Announced last month, the AZA has instated a new safety policy for keepers working with elephants. This new policy essentially eliminates the option of free contact for accredited zoos.
For those who are unfamiliar with the terminology, “free contact” refers to the husbandry practice whereby keepers and animals share the same space with no barriers between them. This allows keepers to easily train behaviors without impediment, but generally requires use of the controversial bullhook—essentially a stick with a metal hook and pointed end. “Protected contact” is the opposite. All elephant areas must have barriers to protect keepers from harm. This limits direct keeper animal contact and decreases likelihood of injury.

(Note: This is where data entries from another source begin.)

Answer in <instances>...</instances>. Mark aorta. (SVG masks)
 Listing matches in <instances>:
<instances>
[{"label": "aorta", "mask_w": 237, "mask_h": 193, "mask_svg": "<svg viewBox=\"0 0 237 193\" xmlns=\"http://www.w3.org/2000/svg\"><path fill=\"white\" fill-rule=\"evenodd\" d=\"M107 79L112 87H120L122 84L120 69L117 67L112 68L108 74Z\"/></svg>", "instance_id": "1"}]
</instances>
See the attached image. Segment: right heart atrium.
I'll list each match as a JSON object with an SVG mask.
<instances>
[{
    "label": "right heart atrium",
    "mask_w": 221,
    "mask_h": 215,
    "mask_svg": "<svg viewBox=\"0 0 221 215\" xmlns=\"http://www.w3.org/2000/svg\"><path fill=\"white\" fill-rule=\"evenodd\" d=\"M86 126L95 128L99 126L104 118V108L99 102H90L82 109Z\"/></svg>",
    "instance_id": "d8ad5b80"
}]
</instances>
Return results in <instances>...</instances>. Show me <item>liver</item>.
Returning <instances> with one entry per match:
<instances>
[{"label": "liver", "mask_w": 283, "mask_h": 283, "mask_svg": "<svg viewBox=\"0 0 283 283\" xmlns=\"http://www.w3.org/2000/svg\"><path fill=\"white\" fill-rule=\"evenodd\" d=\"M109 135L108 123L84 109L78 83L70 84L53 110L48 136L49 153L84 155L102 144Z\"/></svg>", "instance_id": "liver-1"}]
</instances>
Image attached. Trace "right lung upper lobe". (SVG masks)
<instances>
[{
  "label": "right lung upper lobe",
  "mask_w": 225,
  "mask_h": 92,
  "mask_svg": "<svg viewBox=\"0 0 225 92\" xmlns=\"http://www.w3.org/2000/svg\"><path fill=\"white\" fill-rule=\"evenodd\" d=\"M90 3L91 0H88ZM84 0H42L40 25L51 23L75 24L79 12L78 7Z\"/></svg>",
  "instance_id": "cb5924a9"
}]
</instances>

Because of this policy change, some zoos will have to make operational and husbandry changes by 2014, and will of course also cause some need for facility changes, namely the inclusion of additional barriers and dedicated keeper walks within barns.
Perhaps the most controversial effect of the policy change will be the implied elimination of elephant interactions such as rides and possibly some shows. However, most zoos have already eliminated these types of free contact situations, and many zoos have switched to protected contact years ago.
Personally, I believe this is only a positive change as ultimately it will serve to protect both the animals and the keepers. But as we know, for some, change is a difficult pill to swallow. Hopefully those institutions not meeting the new policy requirements decide to pour themselves a nice big glass of water, and join us here in the future.